README.md

Calimba

<</\|_

A programming language to create music based on the theory of operads and clones.

Copyright (C) 2020--2023 Samuele Giraudo - giraudo.samuele@uqam.ca -

Here is a Discord server for discussions about this language, including help for installation, bug reports, feature requests, and sharing some creations. Welcome!

Quick overview

This program offers a complete language allowing to create music in a functional programming style. Musical phrases can be inserted one into another by using operators coming from clone theory. The program generates and plays PCM files, so that it does not need any specific sound server. It allows us to synthesize sounds and create effects. This language does no depend on any heavy external library.

Calimba interprets and plays files written in the Calimba language. The specifications and the documentation of the language are here.

First examples

Here are some simple and commentated examples illustrating some features of the language:

• A Calimba program playing a harmonic progression.
• A Calimba program playing a pattern modified by the composition operation (the fundamental operation of the language).

Versions

Here is the changelog of the different versions.

Installation

The following instructions hold for Linux systems like Debian or Archlinux, after 2022.

Dependencies

The following programs or libraries are needed:

• pkg-config
• make
• ocaml (Version >= 5.0.0. An inferior but not too old version may be suitable.)
• opam
• ocamlbuild (Available by opam install ocamlbuild.)
• ocamlfind (Available by opam install ocamlfind.)
• extlib (Available by opam install extlib.)
• menhir (Available by opam install menhir.)

Building

Here are the required steps to build the interpreter calimba:

1. Clone the repository somewhere by running git clone https://github.com/SamueleGiraudo/Calimba.git.

2. Install all dependencies (see the section above).

3. Build the project by running make.

This creates an executable calimba. The following sections explain how to use it.

User guide

This page contains the description of the Calimba language.

Calimba program files must have .cal as extension. The main command is

./calimba [--help] [--version] --file PATH [--verbose] [--bunch START LEN] [--text] [--write] [--draw] [--play]

where

• --help prints the short help.
• --version prints the version and other information.
• --file PATH sets PATH as the path to the Qlusster program to consider.
• --verbose enables the verbose mode.
• --bunch START LEN specifies the part of the generated signal to consider, with its starting time START and length LEN in seconds.
• --text creates the CAL file containing the processed expression specified the program.
• --write creates the PCM file specified by the program.
• --draw creates the SVG and PNG files specified by the program.
• --play plays the signal specified by the program.

Standard library

The standard library contains definitions of synthesizers (trying to mimic some existing ones), effects, scales, transformations (repetitions, chords, let ring constructions), and randomization tools.

Documentation of the standard library

TODO

Miscellaneous

To get the syntax highlighting in the text editor vim for the Calimba language, put the file cal.vim at ~/.vim/syntax/cal.vim and the file cal.vim at ~/.vim/fdetect/cal.vim.

Theoretical aspects

Functional programming style

All are expressions: notes, assemblies of notes, sound transformations, etc.

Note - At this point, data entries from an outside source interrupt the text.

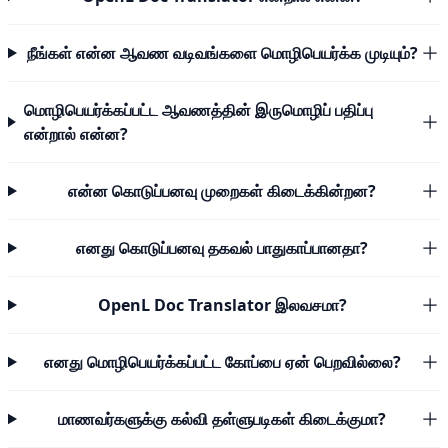
நீங்கள் என்ன ஆவண வடிவங்களை மொழிபெயர்க்க முடியும்?
மொழிபெயர்க்கப்பட்ட ஆவணத்தின் இருமொழிப் பதிப்பு
என்றால் என்ன?
என்ன கொடுப்பனவு முறைகள் கிடைக்கின்றன?
எனது கொடுப்பனவு தகவல் பாதுகாப்பானதா?
OpenL Doc Translator இலவசமா?
எனது மொழிபெயர்க்கப்பட்ட கோப்பை ஏன் பெறவில்லை?
மாணவர்களுக்கு கல்வி தள்ளுபடிகள் கிடைக்குமா?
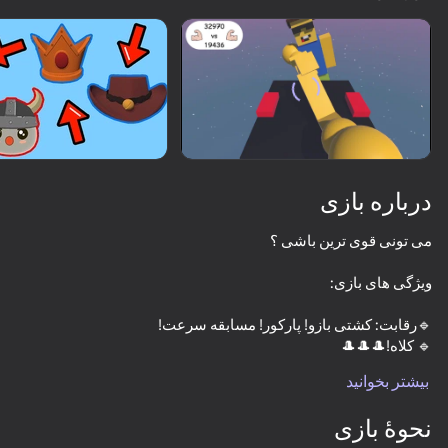
چرخاندن دستگاه
این بازی فقط از جهت افقی
پشتیبانی می‌کند
درباره بازی
بازی
بیشتر بخوانید
49
46
63
53
نحوۀ بازی
Block Stack
Create Hybrids: FNAF, Poppy Playtime, Brainrot
Capybara Evolution: Clicker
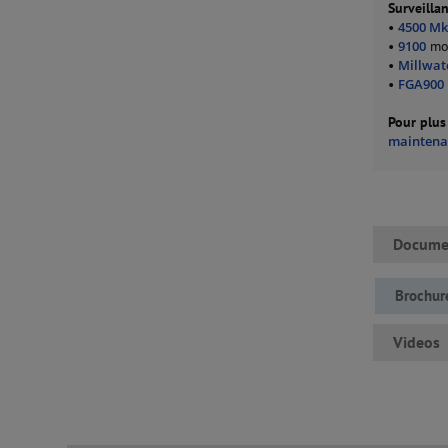
Surveilla
•
4500 MkI
•
9100
mon
•
Millwat
•
FGA900
Pour plus
maintena
Docume
Brochu
Videos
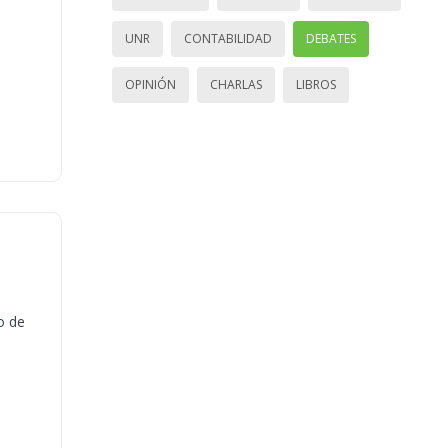
UNR
CONTABILIDAD
DEBATES
OPINIÓN
CHARLAS
LIBROS
o de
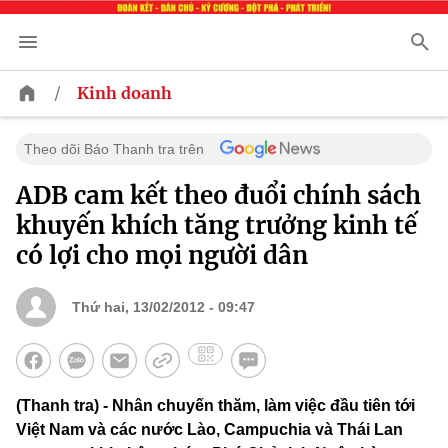
/
Kinh doanh
Theo dõi Báo Thanh tra trên
ADB cam kết theo đuổi chính sách
khuyến khích tăng trưởng kinh tế
có lợi cho mọi người dân
Thứ hai, 13/02/2012 - 09:47
(Thanh tra) - Nhân chuyến thăm, làm việc đầu tiên tới
Việt Nam và các nước Lào, Campuchia và Thái Lan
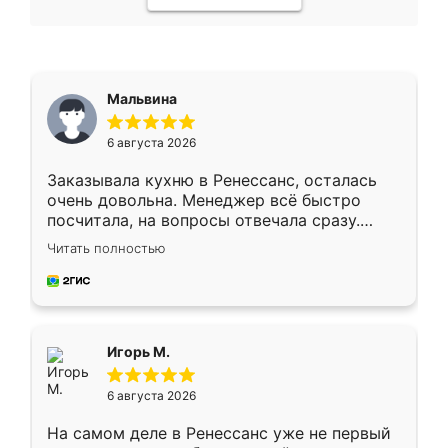
Мальвина
6 августа 2026
Заказывала кухню в Ренессанс, осталась
очень довольна. Менеджер всё быстро
посчитала, на вопросы отвечала сразу.
Замерщик приехал в субботу, подошёл к
Читать полностью
делу со всей ответственностью. Собрали
за день, ребята работали аккуратно, даже
пыли почти не было. Качество отличное,
ящики ходят плавно, ничего не скрипит.
Всё подошло как влитое.
Игорь М.
6 августа 2026
На самом деле в Ренессанс уже не первый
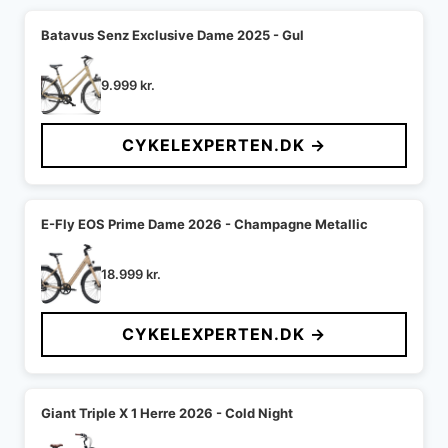
Batavus Senz Exclusive Dame 2025 - Gul
9.999
kr.
CYKELEXPERTEN.DK →
E-Fly EOS Prime Dame 2026 - Champagne Metallic
18.999
kr.
CYKELEXPERTEN.DK →
Giant Triple X 1 Herre 2026 - Cold Night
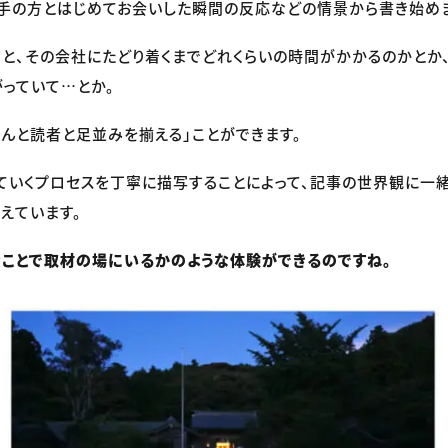
手の方とはじめてお会いした瞬間の反応などの情景から書き始め
と、その会社にたどり着くまでどれくらいの時間がかかるのかとか
っていて…とか。
ちんと読者と足並みを揃える」ことができます。
ていくプロセスを丁寧に描写することによって、記事の世界観に一
えています。
ことで取材の場にいるかのような体験ができるのですね。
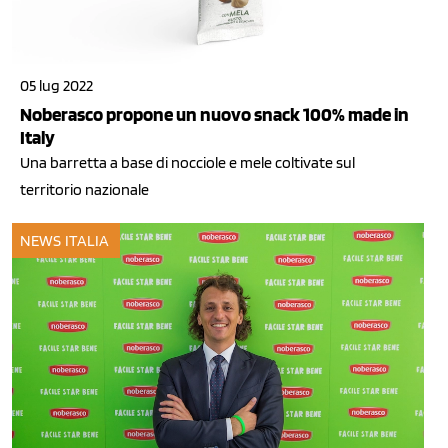
05 lug 2022
Noberasco propone un nuovo snack 100% made in
Italy
Una barretta a base di nocciole e mele coltivate sul
territorio nazionale
NEWS ITALIA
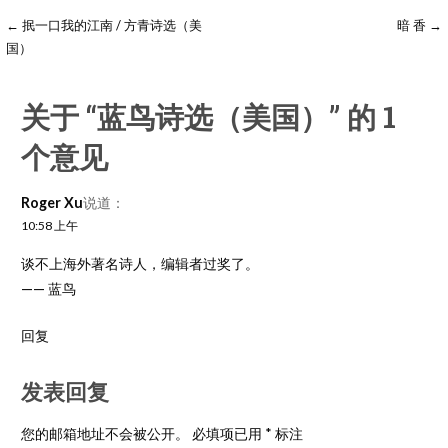
← 抿一口我的江南 / 方青诗选（美
暗 香 →
国）
关于
“蓝鸟诗选（美国）”
的 1
个意见
Roger Xu
说道：
10:58 上午
谈不上海外著名诗人，编辑者过奖了。
—— 蓝鸟
回复
发表回复
您的邮箱地址不会被公开。
必填项已用
*
标注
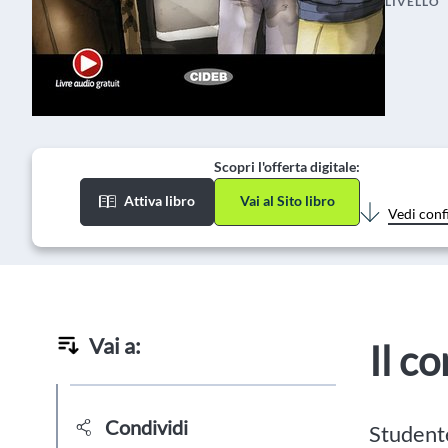
LIVELLO
Scopri l'offerta digitale:
Attiva libro
Vai al Sito libro
Vedi conf
Vai a:
Il c
Condividi
Studente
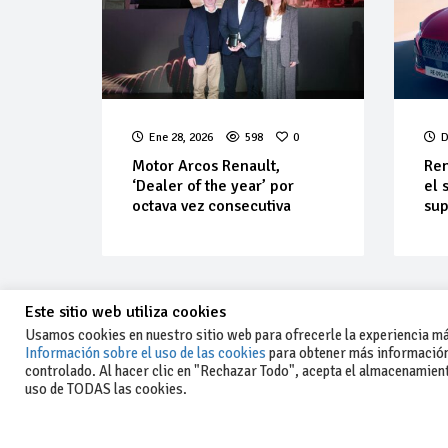
Ene 28, 2026
598
0
D
Motor Arcos Renault,
Ren
‘Dealer of the year’ por
el 
octava vez consecutiva
sup
Este sitio web utiliza cookies
Usamos cookies en nuestro sitio web para ofrecerle la experiencia más
Información sobre el uso de las cookies
para obtener más información
controlado. Al hacer clic en "Rechazar Todo", acepta el almacenamiento
-Aviso legal y condiciones generales
uso de TODAS las cookies.
de uso
-Política de privacidad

For this reason, it is possible to build complex expressions by nesting some smaller ones, without any particular restriction. Besides, let in expressions can be used to write concise code, where names have restricted scopes.

Expressions and compositions

Any expression reduces to a simple expression, the fundamental data structure of Calimba programs. Simple expressions are then converted into sounds. Given some expressions, it is possible to assemble these in order to build a bigger expression. This operation is fundamental in the Calimba language. Following its use, this operation allows us to specify short patterns and consider some slight touch ups of these in order to include these in full musical compositions.

Bibliography

• About operads:

  • M. Méndez. Set operads in combinatorics and computer science. Springer, Cham, SpringerBriefs in Mathematics, xvi+129, 2015.

  • S. Giraudo. Nonsymmetric Operads in Combinatorics. Springer Nature Switzerland AG, ix+172, 2018.

• About representation of music:

  • P. Hudak, An Algebraic Theory of Polymorphic Temporal Media. Practical Aspects of Declarative Languages. Lecture Notes in Computer Science, vol 3057, 2004.